7. Civic buildings, such as town halls, churches, schools, libraries, and museums, are placed on preferential building sites, such as the frontage of squares, in neighborhood centers, and where street vistas terminate, in order to serve as landmarks and reinforce their symbolic importance. Buildings define parks and squares, which are distributed throughout the neighborhood and appropriately designed for recreation, repose, periodic commercial uses, and special events such as political meetings, concerts, theatricals, exhibitions, and fairs. Because streets will differ in importance, scale, and quality, what is appropriate for a part of town with small houses may not be appropriate as the town's main shopping street. These distinctions are properly expressed by physical design.
8. In the absence of a consensus about the appropriate decoration of buildings, an architectural code may be devised to establish some fundamental unities of massing, fenestration, materials, and roof pitch, within which many variations may function harmoniously.

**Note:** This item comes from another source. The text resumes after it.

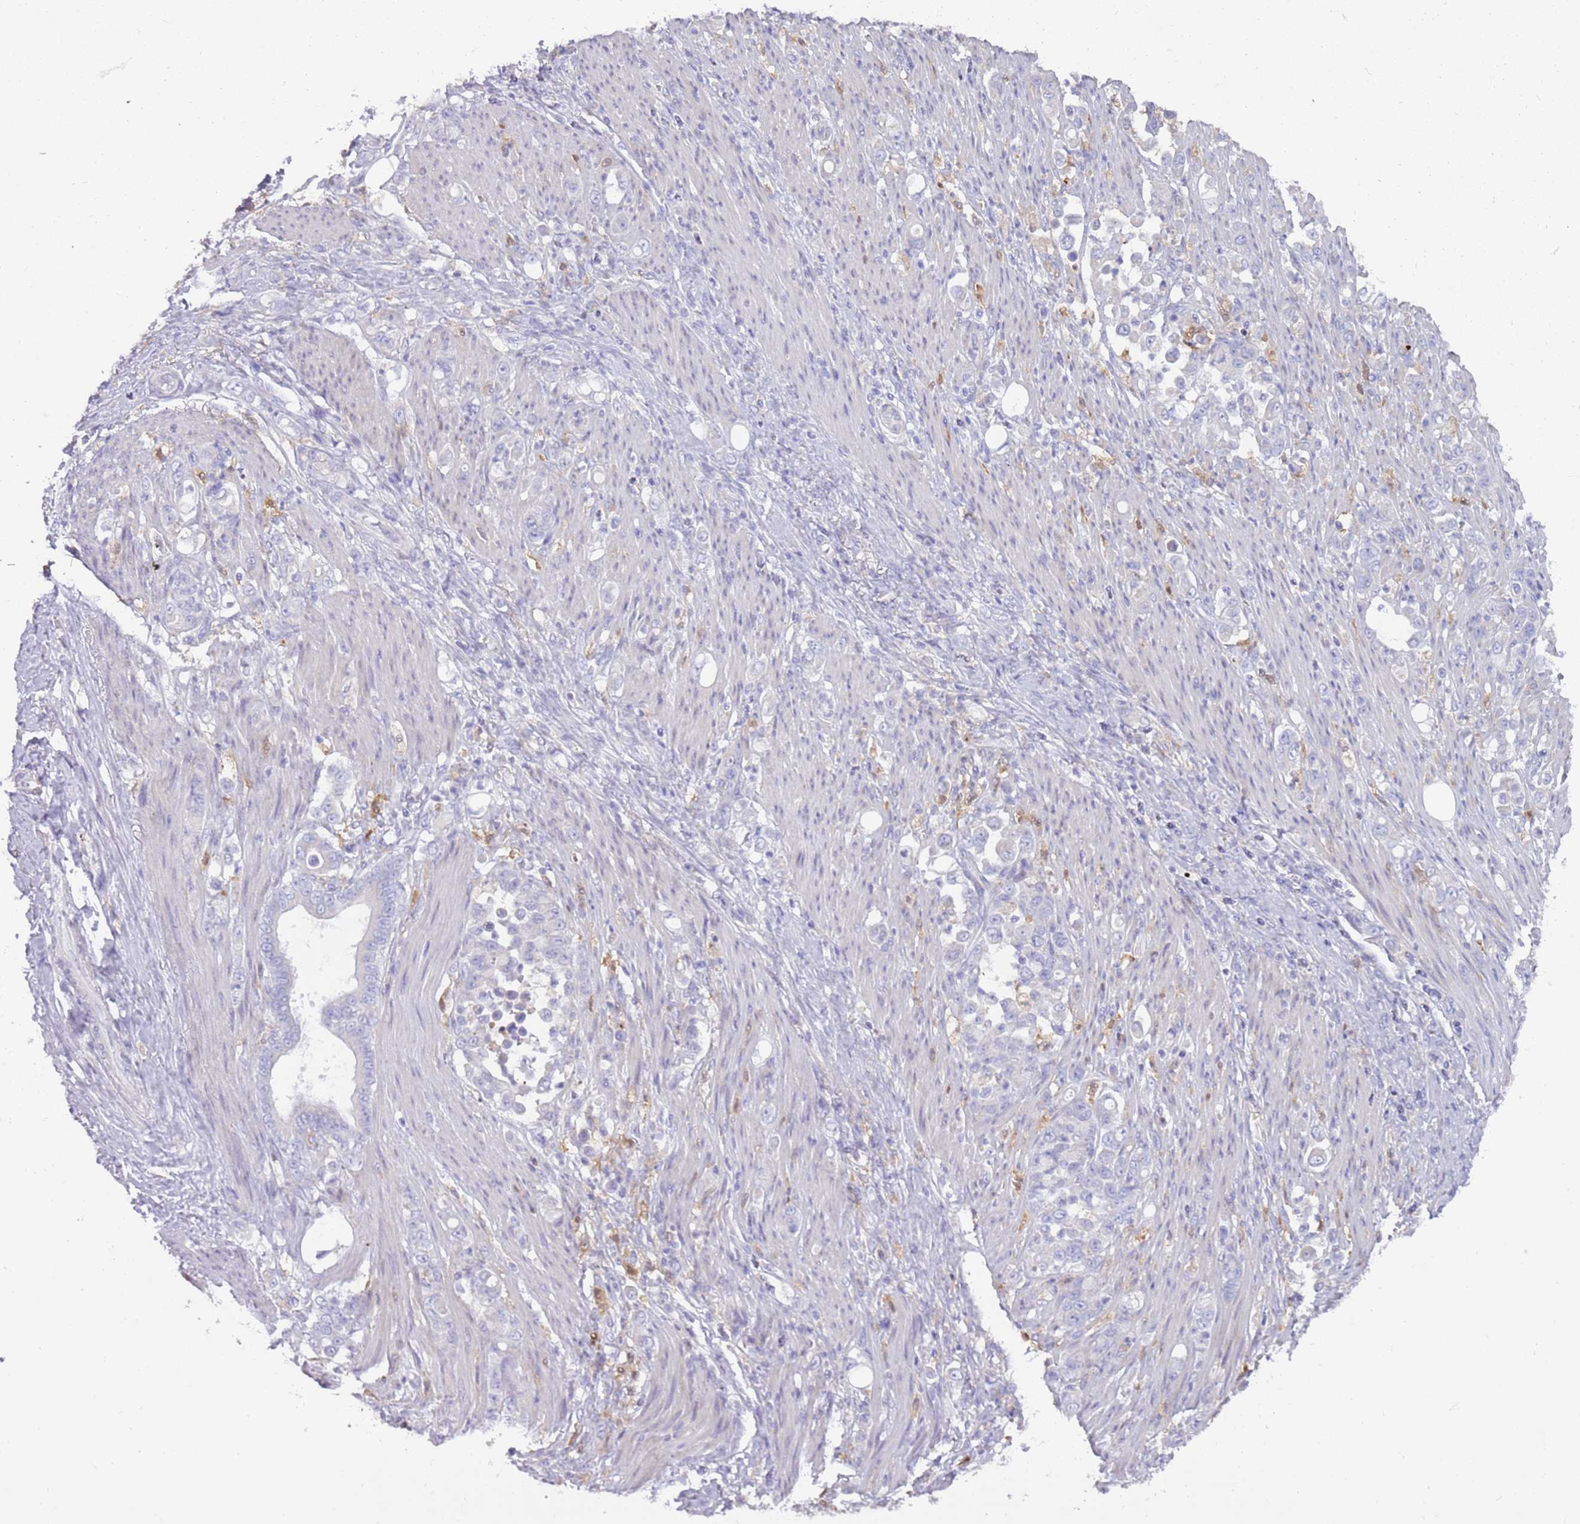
{"staining": {"intensity": "negative", "quantity": "none", "location": "none"}, "tissue": "stomach cancer", "cell_type": "Tumor cells", "image_type": "cancer", "snomed": [{"axis": "morphology", "description": "Normal tissue, NOS"}, {"axis": "morphology", "description": "Adenocarcinoma, NOS"}, {"axis": "topography", "description": "Stomach"}], "caption": "Histopathology image shows no significant protein expression in tumor cells of stomach cancer (adenocarcinoma).", "gene": "DIPK1C", "patient": {"sex": "female", "age": 79}}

Under the regime of zoning and the professional overspecialization that it fostered, all streets were made as wide as possible because the specialist in charge -- the traffic engineer -- was concerned solely with the movement of cars and trucks. In the process much of the traditional decor that made streets pleasant for people was gotten rid of. For instance, street trees were eliminated. Orderly rows of mature trees can improve even the most dismal street by softening hard edges and sunblasted bleakness. Under postwar engineering standards street trees were deemed a hazard to motorists and chopped down in many American towns.
Accommodating
Automobiles
THE practice of maximizing car movement at the expense of all other concerns was applied with particular zeal to suburban housing subdivisions. Suburban streets were given the characteristics of county highways, though children played in them. Suburban developments notoriously lack parks. The spacious private lots were supposed to make up for the lack of parks, but children have a tendency to play in the street anyway -- bicycles and roller skates don't work well on the lawn. Out in the subdivisions, where trees along the sides of streets were often expressly forbidden, we see those asinine exercises in romantic landscaping that attempt to recapitulate the forest primeval in clumps of ornamental juniper. In a setting so inimical to walking, sidewalks were often deemed a waste of money. In the new urbanism the meaning of the street as the essential fabric of the public realm is restored. The space created is understood to function as an outdoor room, and building facades are understood to be street walls.